I once guided a safari in the Serengeti and we never saw these wonderful animals. Only once! I couldn’t believe it, as the Serengeti is one of the best places in the world to see them. While we saw many lions, a serval and other exciting predators, we never saw a cheetah. Not one. I kept saying this was very unusual, and the Serengeti was a good place to see cheetahs, but even today the same folks wink and nod their heads, and suggest that it is a hoax and is just part of the marketing – “Serengeti – cats – cheetahs”. If they really want to get at me, they hint that perhaps they would see cheetahs if they had a different guide!
Cheetahs are really and truly stunning, sleek, slender, superb, sexy cats (I should send that line to the cheetah researchers)! I once had a film crew on safari filming the “Wild Things” series for Paramount. It was one of these modern CNN style documentaries of sound bite sized news clips of wildlife in action. It was actually very popular at the time. The guys wanted action – a kill.
Well I can guide safaris for a whole year and if I am lucky I might see one or two kills, so you can imagine how difficult a request like that is! Most wildlife photographers spend months in one area trying to get the right scene. However, the good thing about most film crews is they will do whatever is necessary to get their shot, including waiting in one spot for hours on end.
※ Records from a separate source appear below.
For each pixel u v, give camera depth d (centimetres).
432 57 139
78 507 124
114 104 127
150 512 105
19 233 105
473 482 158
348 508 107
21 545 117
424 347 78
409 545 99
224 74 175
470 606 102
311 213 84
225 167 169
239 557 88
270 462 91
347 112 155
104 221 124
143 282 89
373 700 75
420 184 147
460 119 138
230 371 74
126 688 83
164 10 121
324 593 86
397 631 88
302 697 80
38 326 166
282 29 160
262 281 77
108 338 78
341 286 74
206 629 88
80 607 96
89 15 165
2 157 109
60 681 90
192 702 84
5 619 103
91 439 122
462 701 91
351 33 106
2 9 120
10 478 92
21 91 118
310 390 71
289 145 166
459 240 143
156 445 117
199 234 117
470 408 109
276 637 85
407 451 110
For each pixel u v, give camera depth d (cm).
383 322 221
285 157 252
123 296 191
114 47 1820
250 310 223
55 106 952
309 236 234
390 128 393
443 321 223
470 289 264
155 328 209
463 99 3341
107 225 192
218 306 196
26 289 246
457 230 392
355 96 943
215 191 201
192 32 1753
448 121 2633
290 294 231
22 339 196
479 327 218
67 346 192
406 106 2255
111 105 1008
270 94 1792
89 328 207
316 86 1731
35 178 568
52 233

If you want to film a kill, you need to find a predator. While there are a lot of small predators (servals, jackals, ratels, mongooses etc) most people want to see the big guys in action as they kill big prey (lions, leopards, cheetahs, hyenas and wild dogs). Of these, three are mainly nocturnal (lions, leopards, hyenas), or at least sleep most of the time once it is hot (from about 9am-5pm), one is sadly extremely rare in the Serengeti now (wild dogs), so the only large predator that is apt to be active during most of the day is….. the cheetah. It helps if you either find a hungry, skinny and active one, or a female with young as they are always hungry! It also is a good idea if you can find one within sight of some prey, otherwise you might have to wait a while.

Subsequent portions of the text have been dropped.